Table 1 Location, sample size and population size of the 20 investigated Magnolia stellata populations

DNA extraction, PCR amplification and microsatellite analysis

Genomic DNA was extracted from the sampled leaves using the hexadecyltrimethylammonium bromide method (Murray and Thompson, 1980) with minor modifications. Genotypes were determined using 10 microsatellite markers: nine (stm0148, stm0184, stm0191, stm0222, stm0223, stm0251, stm0334, stm0353 and stm0423) developed for M. stellata (Setsuko et al., 2005), and one (M6D8) developed for M. obovata (Isagi et al., 1999). PCR fragments were separated using a 3100 Genetic Analyzer and GeneScan software (Applied Biosystems) (see Setsuko et al., 2005, for details).

WHAT TO WORK ON —
Answer these questions from the Magnolia stellata methods text:
1. How many Magnolia stellata populations were investigated?
2. What method was used to extract genomic DNA from the leaves?
3. For which species was the M6D8 marker developed?
The lines that come next are taken from a different source.

PROVIDED MATERIAL —
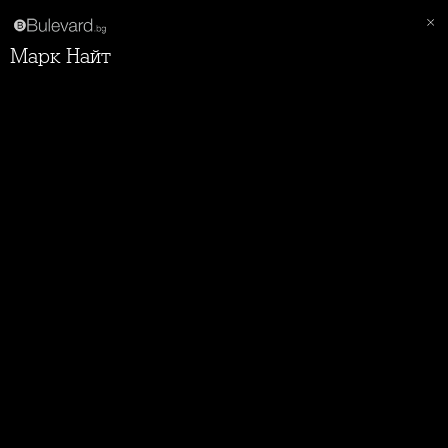
Марк Найт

RESULT FOR THIS EXERCISE —
1. 20
2. The hexadecyltrimethylammonium bromide method (Murray and Thompson, 1980), with minor modifications
3. M. obovata